▸ Task description:
Here is a block of records. Copy every line in it that includes "labels".

▸ Data section:

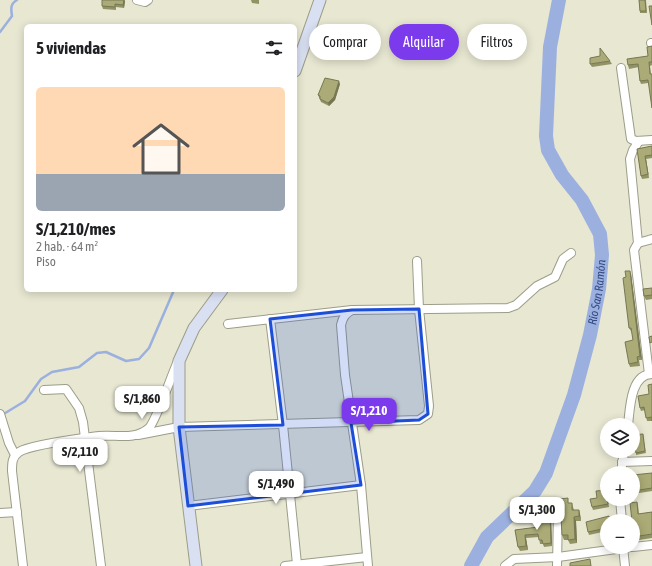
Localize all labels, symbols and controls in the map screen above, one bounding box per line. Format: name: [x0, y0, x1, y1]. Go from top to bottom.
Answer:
chip: Comprar: [309, 24, 381, 60]
chip: Alquilar: [389, 24, 459, 60]
chip: Filtros: [467, 24, 527, 60]
icon: filters: [263, 37, 285, 59]
text: 5 viviendas: [36, 38, 106, 58]
icon: home: [125, 113, 197, 185]
text: S/1,210/mes: [36, 219, 116, 239]
text: 2 hab. · 64 m²: [36, 239, 98, 254]
text: Piso: [36, 254, 56, 269]
water label: Río San Ramón: [585, 259, 609, 326]
pin: S/1,860: [105, 386, 179, 420]
text: S/1,860: [124, 391, 160, 406]
pin: S/1,210: [332, 398, 406, 432]
text: S/1,210: [351, 403, 387, 418]
map controls: [600, 418, 640, 554]
button: layers: [600, 418, 640, 458]
pin: S/2,110: [43, 439, 117, 473]
text: S/2,110: [62, 444, 98, 459]
button: +: [600, 466, 640, 506]
pin: S/1,490: [239, 471, 313, 505]
text: S/1,490: [258, 476, 294, 491]
pin: S/1,300: [500, 497, 574, 531]
text: S/1,300: [519, 502, 555, 517]
button: −: [600, 514, 640, 554]

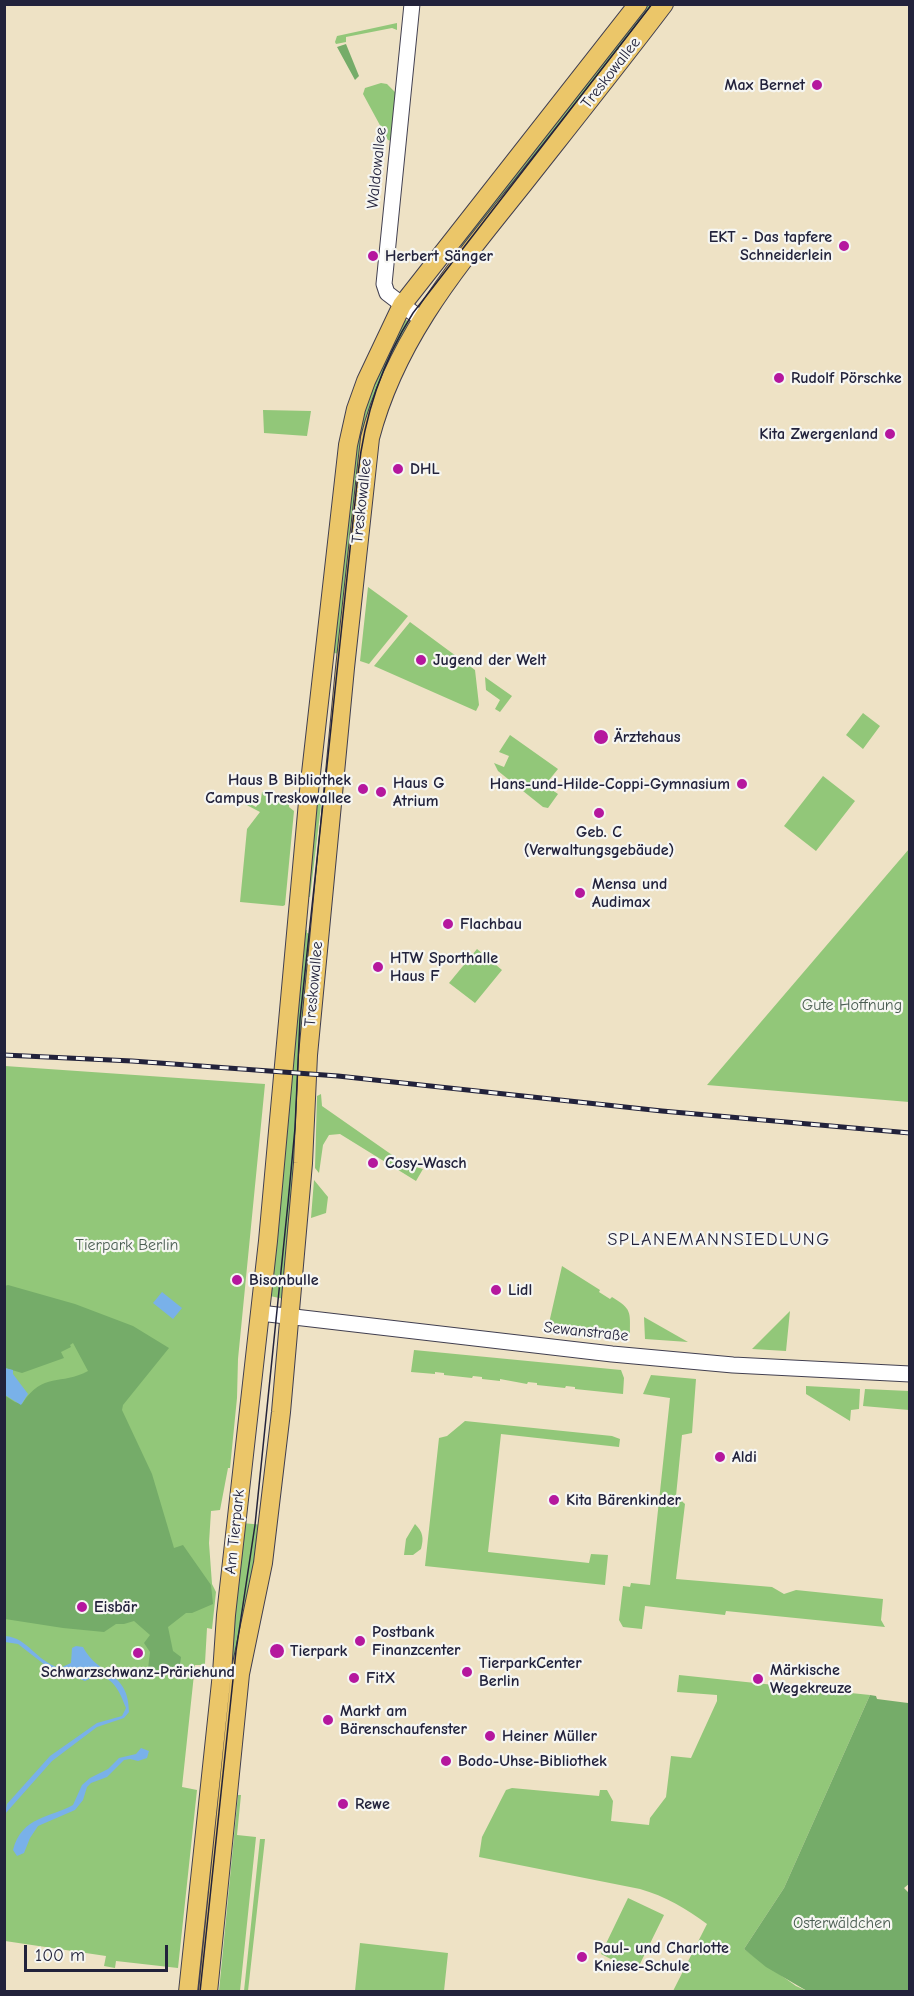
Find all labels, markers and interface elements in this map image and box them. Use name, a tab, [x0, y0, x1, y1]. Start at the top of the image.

▸ Written response:
Localize all labels, symbols and controls in the map screen above, one bounding box per line. Format: name: [x0, y0, x1, y1]. Go from top to bottom.
Find all labels, markers and interface elements in this map image and box them. Use name, a tab, [x0, y0, x1, y1]. Start at the top of the image.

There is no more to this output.